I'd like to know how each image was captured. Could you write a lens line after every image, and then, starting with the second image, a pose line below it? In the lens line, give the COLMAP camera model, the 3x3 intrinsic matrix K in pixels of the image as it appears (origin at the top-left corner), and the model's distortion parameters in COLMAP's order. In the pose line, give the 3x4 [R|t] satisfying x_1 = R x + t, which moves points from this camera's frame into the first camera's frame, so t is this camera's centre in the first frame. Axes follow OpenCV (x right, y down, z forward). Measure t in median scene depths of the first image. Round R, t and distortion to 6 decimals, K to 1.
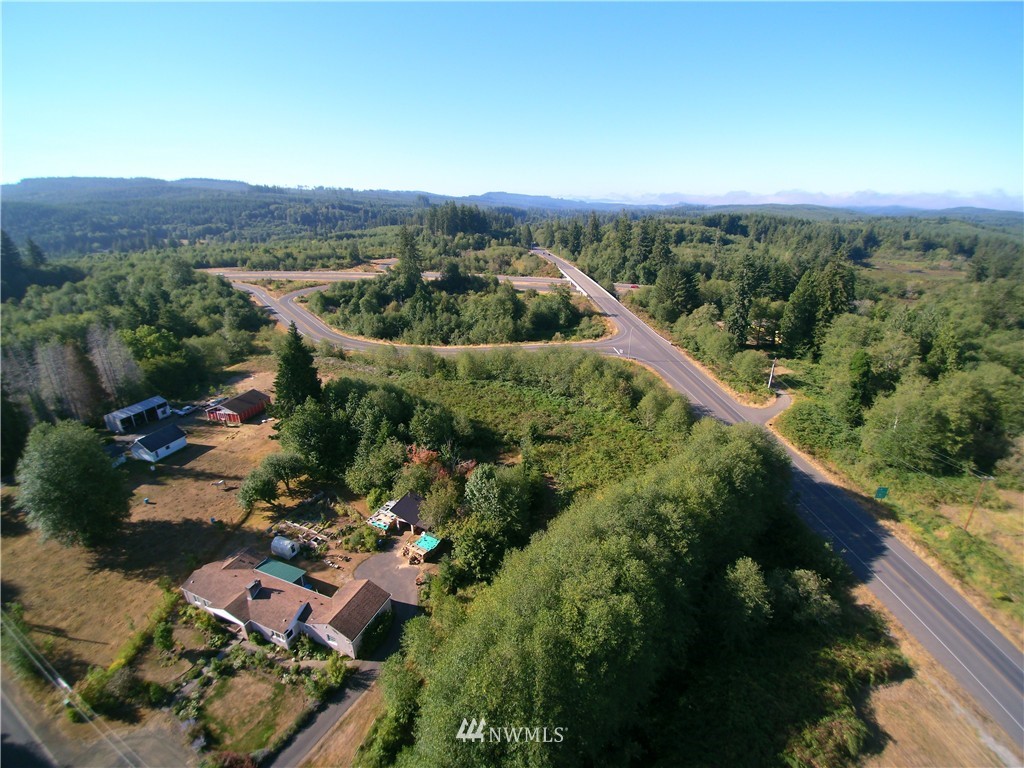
lens RADIAL K [[470.6, 0, 508.7], [0, 470.6, 382.3], [0, 0, 1]] dist [-0.027127, -0.020076]
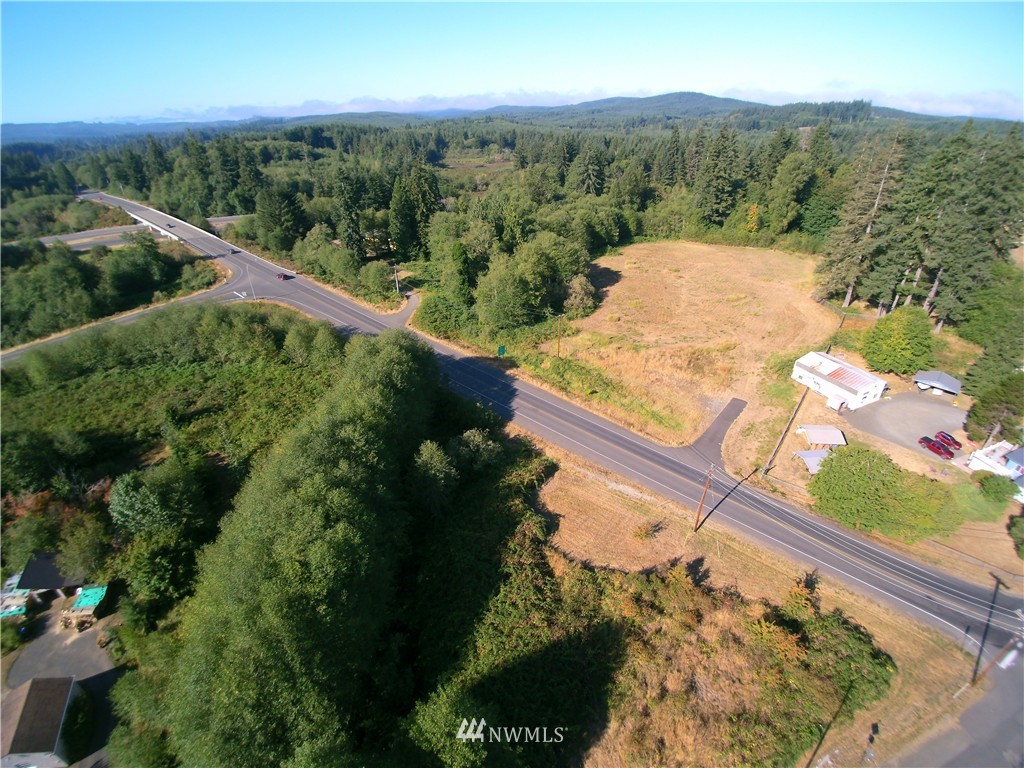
lens RADIAL K [[470.6, 0, 508.7], [0, 470.6, 382.3], [0, 0, 1]] dist [-0.027127, -0.020076]
pose [[0.711915, -0.358451, 0.603895, 0.002796], [0.258469, 0.933304, 0.249275, 0.001123], [-0.652971, -0.021374, 0.757081, -0.007820]]
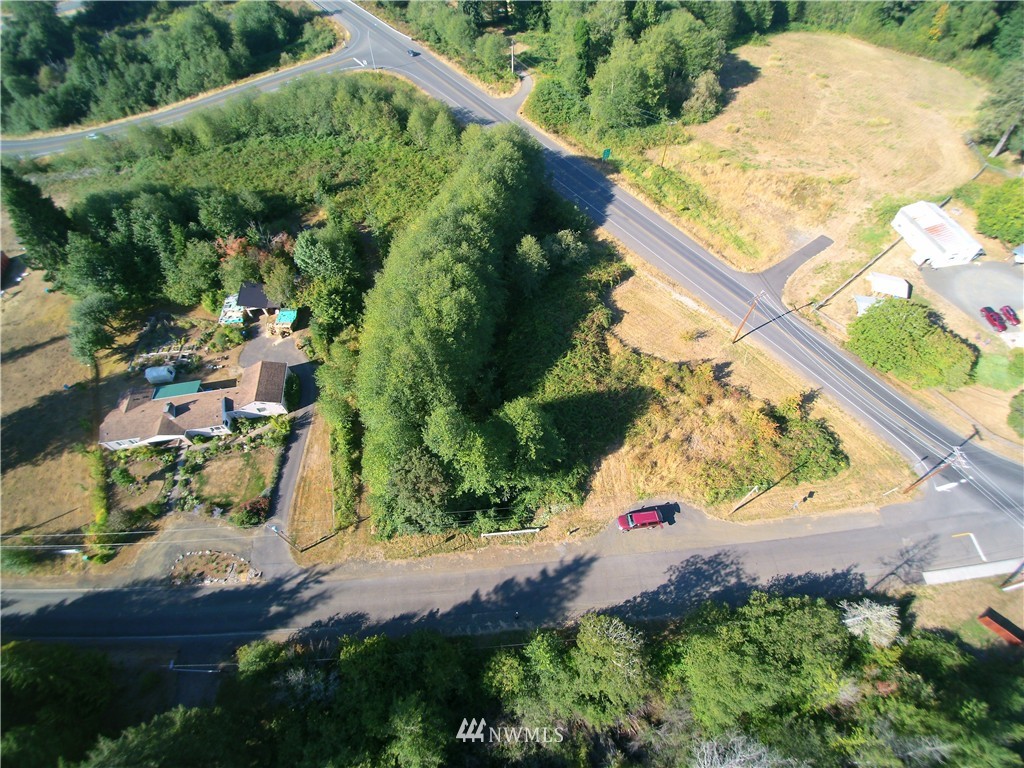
lens RADIAL K [[470.6, 0, 508.7], [0, 470.6, 382.3], [0, 0, 1]] dist [-0.027127, -0.020076]
pose [[0.854619, -0.430714, 0.290019, -0.064649], [0.200801, 0.789213, 0.580363, -0.049682], [-0.478857, -0.437753, 0.760965, -0.117284]]
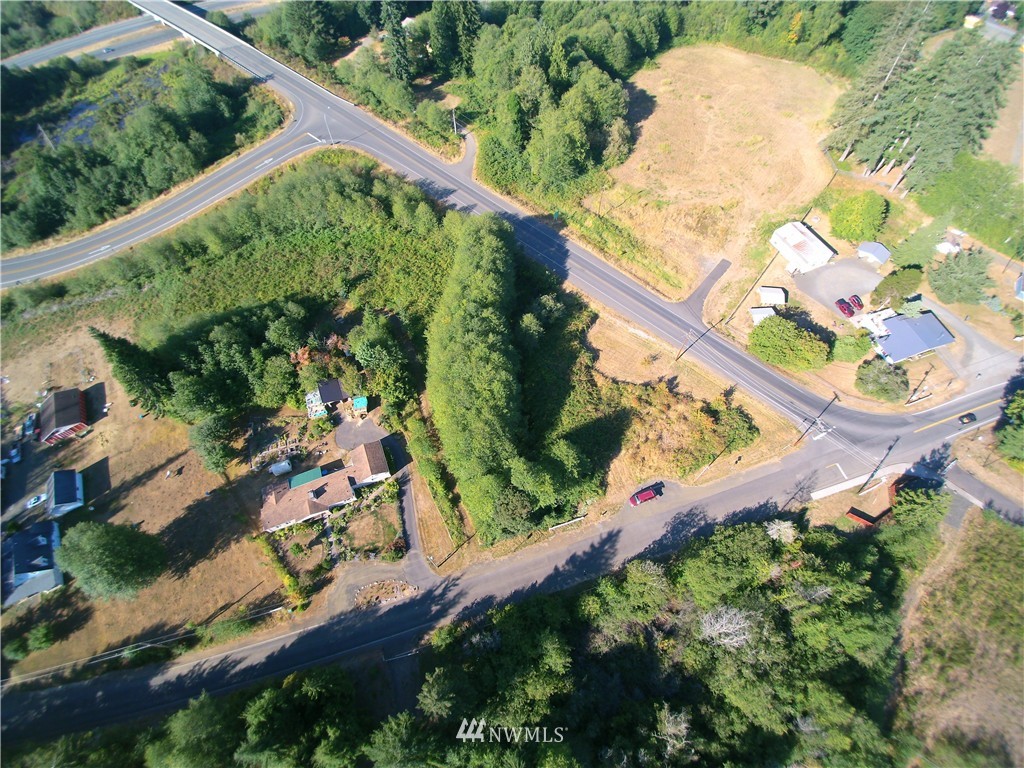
lens RADIAL K [[470.6, 0, 508.7], [0, 470.6, 382.3], [0, 0, 1]] dist [-0.027127, -0.020076]
pose [[0.715610, -0.605392, 0.348429, -0.187686], [0.264529, 0.696554, 0.666961, -0.349141], [-0.646473, -0.385114, 0.658604, -0.172745]]
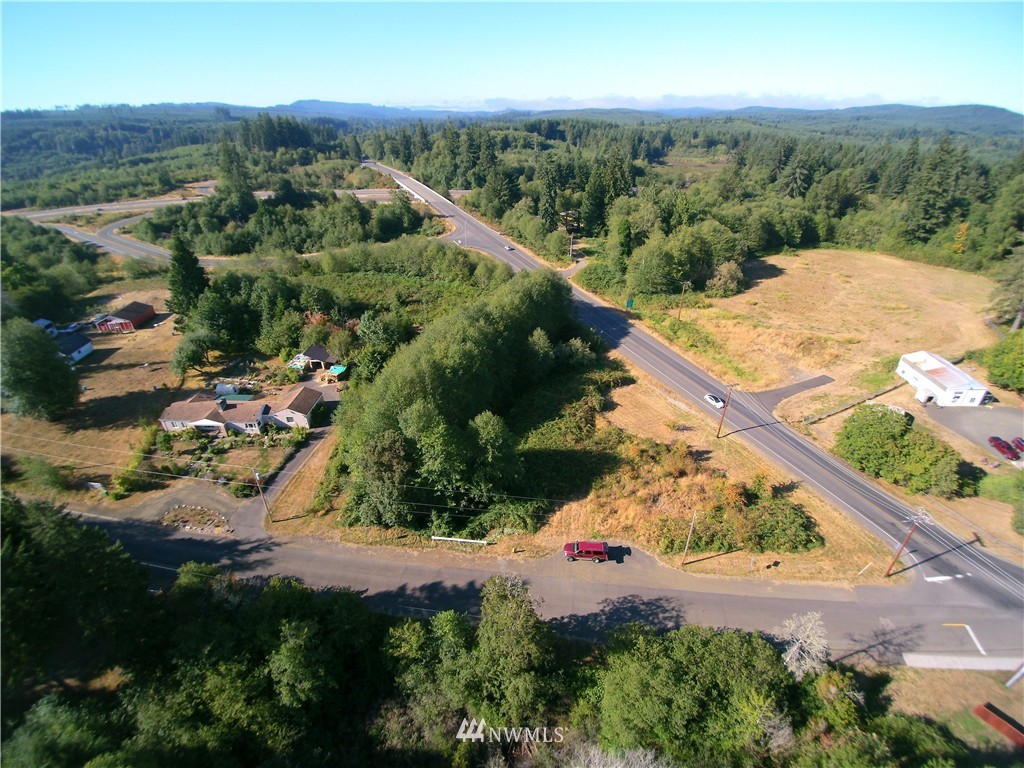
lens RADIAL K [[470.6, 0, 508.7], [0, 470.6, 382.3], [0, 0, 1]] dist [-0.027127, -0.020076]
pose [[0.945040, -0.168674, 0.280086, -0.051116], [0.120807, 0.976172, 0.180259, 0.109663], [-0.303818, -0.136516, 0.942899, -0.289513]]
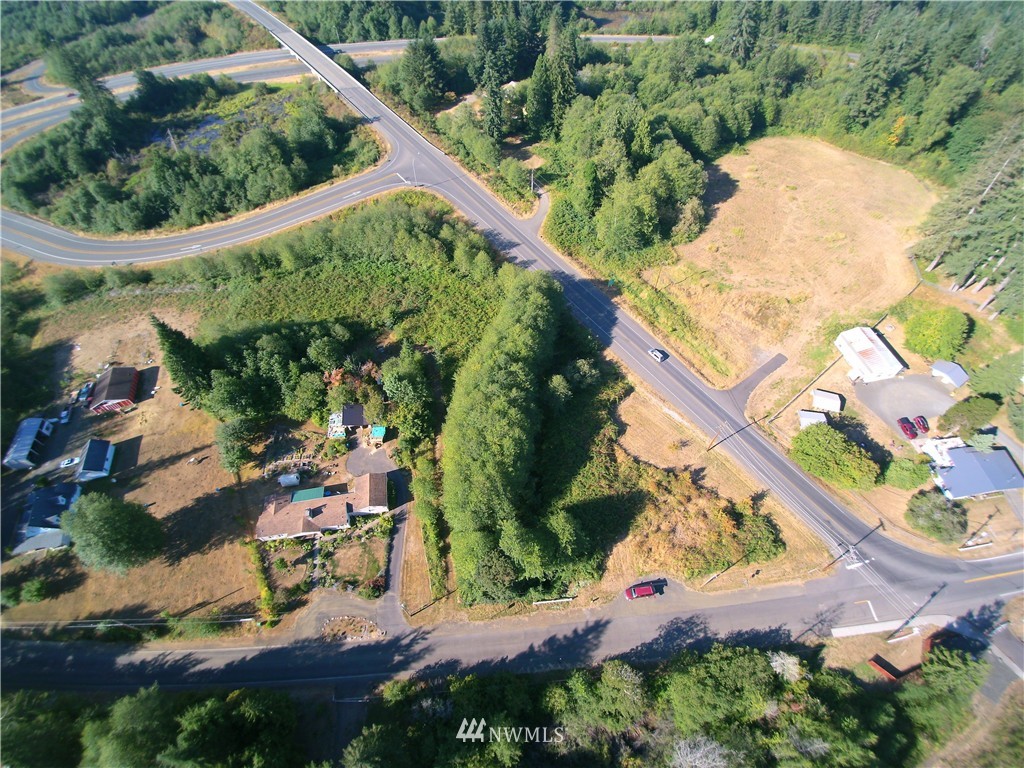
lens RADIAL K [[470.6, 0, 508.7], [0, 470.6, 382.3], [0, 0, 1]] dist [-0.027127, -0.020076]
pose [[0.851793, -0.426822, 0.303763, -0.122151], [0.201816, 0.802429, 0.561585, -0.336070], [-0.483445, -0.417050, 0.769643, -0.196357]]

**********

> _Task requirements_
Reproduce the listing above with "lens line" swapped for "camera line" and every other detail left unchanged. Leave out the pictures.

> _Exercise output_
I'd like to know how each image was captured. Could you write a camera line after every image, and then, starting with the second image, a pose line below it? In the camera line, give the COLMAP camera model, the 3x3 intrinsic matrix K in pixels of the image as it appears (origin at the top-left corner), and the model's distortion parameters in COLMAP's order. In the pose line, give the 3x4 [R|t] satisfying x_1 = R x + t, which moves points from this camera's frame into the first camera's frame, so t is this camera's centre in the first frame. Axes follow OpenCV (x right, y down, z forward). Measure t in median scene depths of the first image. Round R, t and distortion to 6 decimals, K to 1.
lens RADIAL K [[470.6, 0, 508.7], [0, 470.6, 382.3], [0, 0, 1]] dist [-0.027127, -0.020076]
lens RADIAL K [[470.6, 0, 508.7], [0, 470.6, 382.3], [0, 0, 1]] dist [-0.027127, -0.020076]
pose [[0.711915, -0.358451, 0.603895, 0.002796], [0.258469, 0.933304, 0.249275, 0.001123], [-0.652971, -0.021374, 0.757081, -0.007820]]
lens RADIAL K [[470.6, 0, 508.7], [0, 470.6, 382.3], [0, 0, 1]] dist [-0.027127, -0.020076]
pose [[0.854619, -0.430714, 0.290019, -0.064649], [0.200801, 0.789213, 0.580363, -0.049682], [-0.478857, -0.437753, 0.760965, -0.117284]]
lens RADIAL K [[470.6, 0, 508.7], [0, 470.6, 382.3], [0, 0, 1]] dist [-0.027127, -0.020076]
pose [[0.715610, -0.605392, 0.348429, -0.187686], [0.264529, 0.696554, 0.666961, -0.349141], [-0.646473, -0.385114, 0.658604, -0.172745]]
lens RADIAL K [[470.6, 0, 508.7], [0, 470.6, 382.3], [0, 0, 1]] dist [-0.027127, -0.020076]
pose [[0.945040, -0.168674, 0.280086, -0.051116], [0.120807, 0.976172, 0.180259, 0.109663], [-0.303818, -0.136516, 0.942899, -0.289513]]
lens RADIAL K [[470.6, 0, 508.7], [0, 470.6, 382.3], [0, 0, 1]] dist [-0.027127, -0.020076]
pose [[0.851793, -0.426822, 0.303763, -0.122151], [0.201816, 0.802429, 0.561585, -0.336070], [-0.483445, -0.417050, 0.769643, -0.196357]]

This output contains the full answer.